> **Problem**
Search the listing below for the word "baseFrequency" and copy each line where it appears.

*** Opening of Materials provided ***

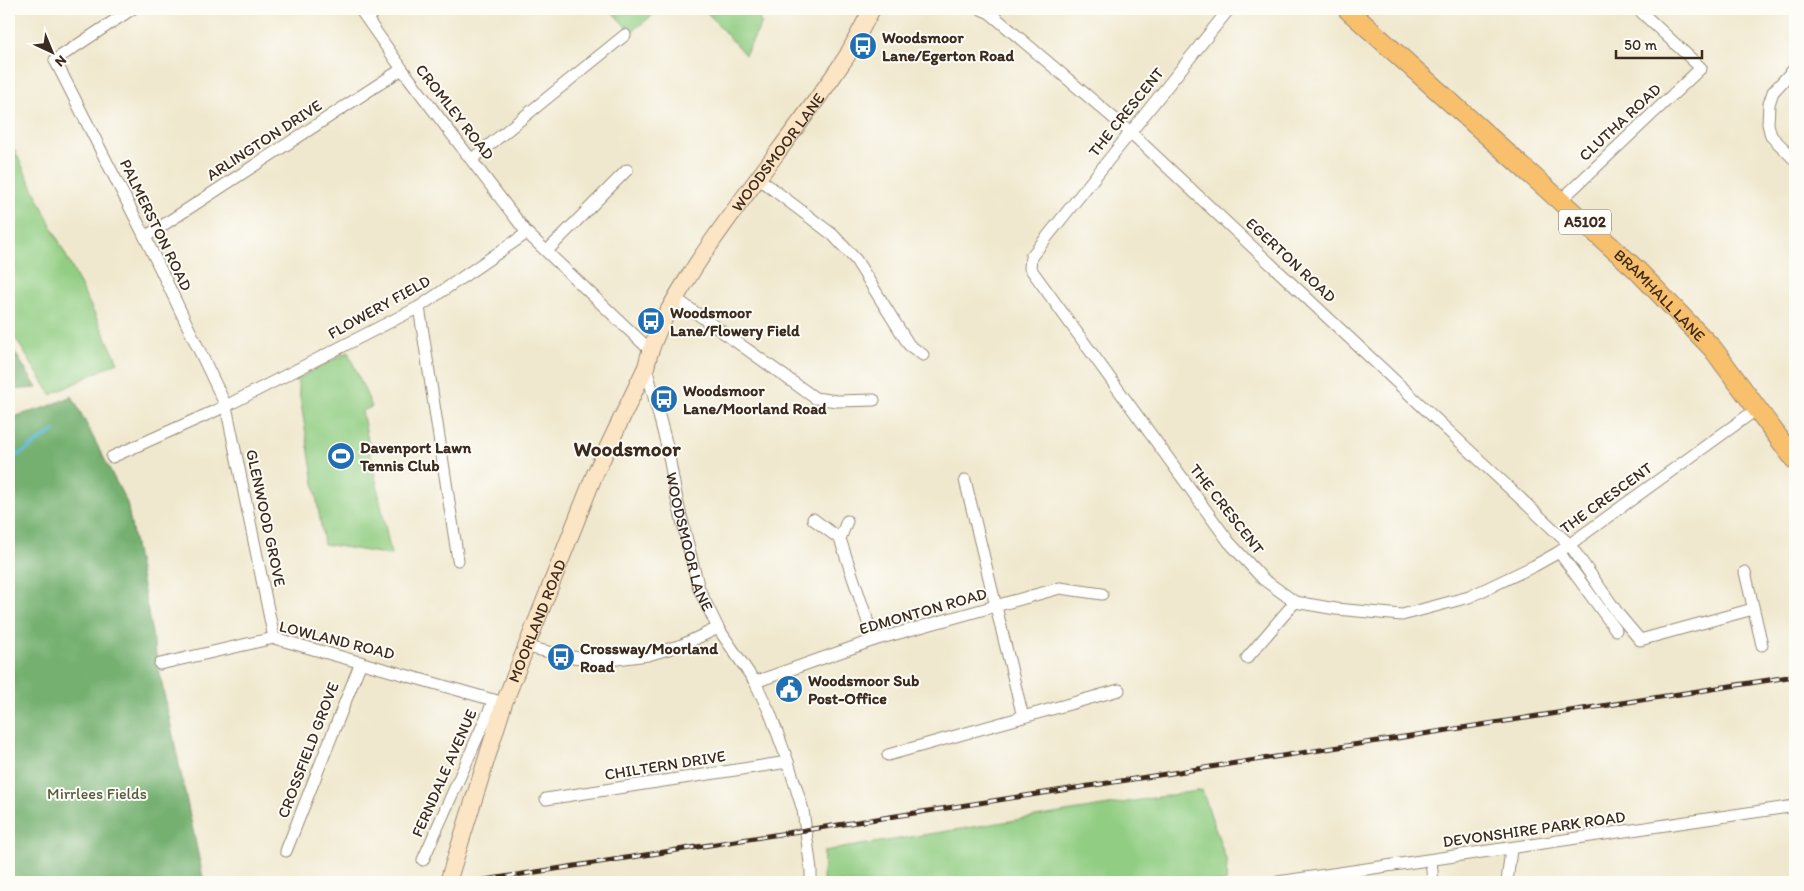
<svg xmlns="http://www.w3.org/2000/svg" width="1804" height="891" font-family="Itim,sans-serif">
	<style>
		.green { fill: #91cd82; stroke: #667c50 }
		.forest { fill: #74b070; stroke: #586d47 }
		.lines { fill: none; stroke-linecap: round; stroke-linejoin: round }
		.stream { stroke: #5dbadb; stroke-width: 3 }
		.street-casing { stroke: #968976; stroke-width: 13 }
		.secondary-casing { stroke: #968976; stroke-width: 18 }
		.primary-casing { stroke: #968976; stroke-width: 21 }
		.street { stroke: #fff; stroke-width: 11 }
		.secondary { stroke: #fce5c4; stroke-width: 16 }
		.primary { stroke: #f8bf6c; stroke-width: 19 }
		.rail-casing { stroke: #3b2a1e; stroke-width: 5 }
		.rail { stroke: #fdfcf7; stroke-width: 3; stroke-dasharray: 9; stroke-linecap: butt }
		.labels { text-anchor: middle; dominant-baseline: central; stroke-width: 4; stroke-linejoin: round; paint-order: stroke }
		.shield { fill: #fdfcf7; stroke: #75695f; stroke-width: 1 }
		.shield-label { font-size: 15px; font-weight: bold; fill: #3b2a1e }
		.poi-label { font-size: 16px; font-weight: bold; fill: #3b2a1e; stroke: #fdfcf7; text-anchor: start }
		.street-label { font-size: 16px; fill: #3b2a1e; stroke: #fdfcf7 }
		.park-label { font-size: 16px; fill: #555b3c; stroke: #fdfcf7 }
		.district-label { font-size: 21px; font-weight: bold; fill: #3b2a1e; stroke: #fdfcf7 }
	</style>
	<rect width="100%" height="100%" fill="#fdfcf7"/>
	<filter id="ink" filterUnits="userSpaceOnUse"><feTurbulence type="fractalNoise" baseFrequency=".02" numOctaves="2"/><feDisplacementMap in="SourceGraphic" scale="10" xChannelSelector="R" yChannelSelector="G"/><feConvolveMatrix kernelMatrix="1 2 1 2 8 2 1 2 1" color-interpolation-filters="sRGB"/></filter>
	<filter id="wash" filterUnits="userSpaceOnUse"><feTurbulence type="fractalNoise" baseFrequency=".0096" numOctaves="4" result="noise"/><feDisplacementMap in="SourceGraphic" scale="20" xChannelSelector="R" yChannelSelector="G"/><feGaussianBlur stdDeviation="1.12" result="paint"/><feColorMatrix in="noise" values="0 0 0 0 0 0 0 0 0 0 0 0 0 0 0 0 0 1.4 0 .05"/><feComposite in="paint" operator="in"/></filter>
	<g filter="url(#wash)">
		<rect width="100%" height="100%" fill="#f0e8ce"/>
		<!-- green -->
		<path class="green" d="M609 9H661L631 32Z
			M704 9H765L759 21 762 23 745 55Z
			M9 139 118 362 51 395 9 328Z
			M348 352 372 407 362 411 391 555 324 544 297 379Z
			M1202 790 1227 862 1226 882H823L824 851Z"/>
		<!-- forest -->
		<path class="forest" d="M9 343 37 388 9 390Z
			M72 396 127 503 158 665 204 882H9V418L47 407Z"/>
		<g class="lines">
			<!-- stream -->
			<path class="stream" d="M9 459 20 454 54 431"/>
		</g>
	</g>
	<g filter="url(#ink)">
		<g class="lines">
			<!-- street casing -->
			<g class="street-casing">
				<g id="street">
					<path d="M132 9 55 60 145 237 226 406 274 638"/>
					<path d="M360 9 402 69 527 233"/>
					<path d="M981 9 990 13 1130 132 1570 545 1619 615 1640 640 1753 609"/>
					<path d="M1229 9 1031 257 1030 268 1229 542 1263 579 1295 602 1336 609 1402 615 1469 597 1534 566 1559 552 1757 409"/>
					<path d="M367 18 379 9"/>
					<path d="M1795 68 1773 92 1769 104 1768 124 1771 136 1795 160"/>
					<path d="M472 159 625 35"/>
					<path d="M758 178 833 235 856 260 909 345 923 355"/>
					<path d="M1560 201 1701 68 1638 9"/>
					<path d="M145 237 402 69"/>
					<path d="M547 251 627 170"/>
					<path d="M675 298 815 398 837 401 874 400"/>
					<path d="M419 307 458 560"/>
					<path id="s1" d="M646 367 667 446 677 500 699 589 718 628 755 682 770 713 788 762 803 810 811 870V882"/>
					<path d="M112 457 226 406 419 307 527 233 650 350"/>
					<path d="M965 480 1023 717"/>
					<path d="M813 519 840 539"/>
					<path d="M847 521 840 539 874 640"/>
					<path d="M1559 552 1616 630"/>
					<path d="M1745 572 1762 645"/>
					<path d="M527 647 571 657 609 660 648 655 682 645 718 628"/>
					<path d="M1247 658 1295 602"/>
					<path d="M160 664 274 638 504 703"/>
					<path d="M755 682 874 640 1060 588 1102 594"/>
					<path d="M888 755 1119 690"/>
					<path d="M546 799 788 762"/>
					<path d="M286 851 361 662"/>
					<path d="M423 860 494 700"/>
					<path d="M1431 860 1433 882"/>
					<path d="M1278 882 1795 806"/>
					<path d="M1507 882 1511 849"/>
				</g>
			</g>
			<!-- secondary casing -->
			<g class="secondary-casing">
				<g id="secondary">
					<path id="s2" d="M448 882 504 703 594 476 646 367C654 330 676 297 696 265 738 201 788 141 832 78L847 56 872 9"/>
				</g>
			</g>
			<!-- primary casing -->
			<g class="primary-casing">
				<g id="primary">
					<path id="s3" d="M1347 9 1637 270 1713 349 1795 460"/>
				</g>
			</g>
			<!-- street -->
			<use href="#street" class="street"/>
			<!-- secondary -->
			<use href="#secondary" class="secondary"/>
			<!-- primary -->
			<use href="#primary" class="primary"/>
			<!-- rail casing -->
			<g class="rail-casing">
				<path id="rail" d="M472 882 1795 676"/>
			</g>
			<!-- rail -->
			<use href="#rail" class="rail"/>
		</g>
	</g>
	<!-- icons -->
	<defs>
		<g id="bus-disc" transform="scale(1.4375)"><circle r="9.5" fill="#1f6fb2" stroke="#fdfcf7"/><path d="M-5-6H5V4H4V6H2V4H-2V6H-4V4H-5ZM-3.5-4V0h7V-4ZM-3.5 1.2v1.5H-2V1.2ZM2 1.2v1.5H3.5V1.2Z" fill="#fff"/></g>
		<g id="stadium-disc" transform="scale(1.4375)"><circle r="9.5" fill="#1f6fb2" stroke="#fdfcf7"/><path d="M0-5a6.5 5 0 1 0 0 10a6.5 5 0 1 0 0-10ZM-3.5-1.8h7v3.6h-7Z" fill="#fff"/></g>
		<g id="civic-disc" transform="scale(1.4375)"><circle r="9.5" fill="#1f6fb2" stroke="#fdfcf7"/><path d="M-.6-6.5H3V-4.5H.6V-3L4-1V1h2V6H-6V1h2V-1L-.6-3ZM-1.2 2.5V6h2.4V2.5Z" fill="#fff"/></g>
	</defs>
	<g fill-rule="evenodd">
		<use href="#bus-disc" x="863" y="46"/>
		<use href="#bus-disc" x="651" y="321"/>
		<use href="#bus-disc" x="664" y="399"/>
		<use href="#stadium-disc" x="341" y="456"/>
		<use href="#bus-disc" x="561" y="657"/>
		<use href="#civic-disc" x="789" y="689"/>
	</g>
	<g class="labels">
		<!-- shield labels -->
		<rect class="shield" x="1559" y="209.5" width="52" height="25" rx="4"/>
		<g class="shield-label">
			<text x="1585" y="222">A5102</text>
		</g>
		<!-- poi labels -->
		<g class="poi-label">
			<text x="882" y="37">Woodsmoor<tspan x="882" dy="18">Lane/Egerton Road</tspan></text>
			<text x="670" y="312">Woodsmoor<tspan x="670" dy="18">Lane/Flowery Field</tspan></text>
			<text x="683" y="390">Woodsmoor<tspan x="683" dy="18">Lane/Moorland Road</tspan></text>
			<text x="360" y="447">Davenport Lawn<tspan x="360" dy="18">Tennis Club</tspan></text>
			<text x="580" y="648">Crossway/Moorland<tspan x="580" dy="18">Road</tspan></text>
			<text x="808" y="680">Woodsmoor Sub<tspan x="808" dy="18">Post-Office</tspan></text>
		</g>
		<!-- street labels -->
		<g class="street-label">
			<text transform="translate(455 112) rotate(52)">CROMLEY ROAD</text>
			<text transform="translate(1126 112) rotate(-51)">THE CRESCENT</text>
			<text transform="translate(1620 122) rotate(-43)">CLUTHA ROAD</text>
			<text transform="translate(264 140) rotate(-33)">ARLINGTON DRIVE</text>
			<text stroke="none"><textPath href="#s2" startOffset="806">WOODSMOOR LANE</textPath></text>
			<text transform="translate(156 225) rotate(64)">PALMERSTON ROAD</text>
			<text transform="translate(1291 260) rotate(43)">EGERTON ROAD</text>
			<text stroke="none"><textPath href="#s3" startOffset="424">BRAMHALL LANE</textPath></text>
			<text transform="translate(379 307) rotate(-29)">FLOWERY FIELD</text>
			<text transform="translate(1606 498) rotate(-36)">THE CRESCENT</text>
			<text transform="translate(1227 509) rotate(52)">THE CRESCENT</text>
			<text transform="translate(266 518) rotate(78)">GLENWOOD GROVE</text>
			<text stroke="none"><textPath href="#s1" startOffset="180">WOODSMOOR LANE</textPath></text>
			<text transform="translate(923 611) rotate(-16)">EDMONTON ROAD</text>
			<text stroke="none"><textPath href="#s2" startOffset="276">MOORLAND ROAD</textPath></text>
			<text transform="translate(337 640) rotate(14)">LOWLAND ROAD</text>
			<text transform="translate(308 750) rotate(-69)">CROSSFIELD GROVE</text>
			<text transform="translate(665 765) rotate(-9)">CHILTERN DRIVE</text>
			<text transform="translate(444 773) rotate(-66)">FERNDALE AVENUE</text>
			<text transform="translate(1534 829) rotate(-8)">DEVONSHIRE PARK ROAD</text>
		</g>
		<!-- park labels -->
		<g class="park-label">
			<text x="97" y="793">Mirrlees Fields</text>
		</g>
		<!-- district labels -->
		<g class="district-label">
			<text x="627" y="448">Woodsmoor</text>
		</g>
	</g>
	<!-- margin -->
	<rect width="1804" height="891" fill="none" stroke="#fdfcf7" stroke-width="30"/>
	<!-- north arrow -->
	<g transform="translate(52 52) rotate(136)" stroke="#fdfcf7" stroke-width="4" paint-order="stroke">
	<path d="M0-4L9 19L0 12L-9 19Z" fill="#3b2a1e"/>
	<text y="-8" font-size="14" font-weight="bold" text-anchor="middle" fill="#3b2a1e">N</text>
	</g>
	<!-- scale -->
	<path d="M1616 50v8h86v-8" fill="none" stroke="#3b2a1e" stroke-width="2.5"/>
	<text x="1624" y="50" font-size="15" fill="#3b2a1e" stroke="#fdfcf7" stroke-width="4" paint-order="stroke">50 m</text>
</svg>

*** Close of Materials provided ***

> **Solution for this exercise**
	<filter id="ink" filterUnits="userSpaceOnUse"><feTurbulence type="fractalNoise" baseFrequency=".02" numOctaves="2"/><feDisplacementMap in="SourceGraphic" scale="10" xChannelSelector="R" yChannelSelector="G"/><feConvolveMatrix kernelMatrix="1 2 1 2 8 2 1 2 1" color-interpolation-filters="sRGB"/></filter>
	<filter id="wash" filterUnits="userSpaceOnUse"><feTurbulence type="fractalNoise" baseFrequency=".0096" numOctaves="4" result="noise"/><feDisplacementMap in="SourceGraphic" scale="20" xChannelSelector="R" yChannelSelector="G"/><feGaussianBlur stdDeviation="1.12" result="paint"/><feColorMatrix in="noise" values="0 0 0 0 0 0 0 0 0 0 0 0 0 0 0 0 0 1.4 0 .05"/><feComposite in="paint" operator="in"/></filter>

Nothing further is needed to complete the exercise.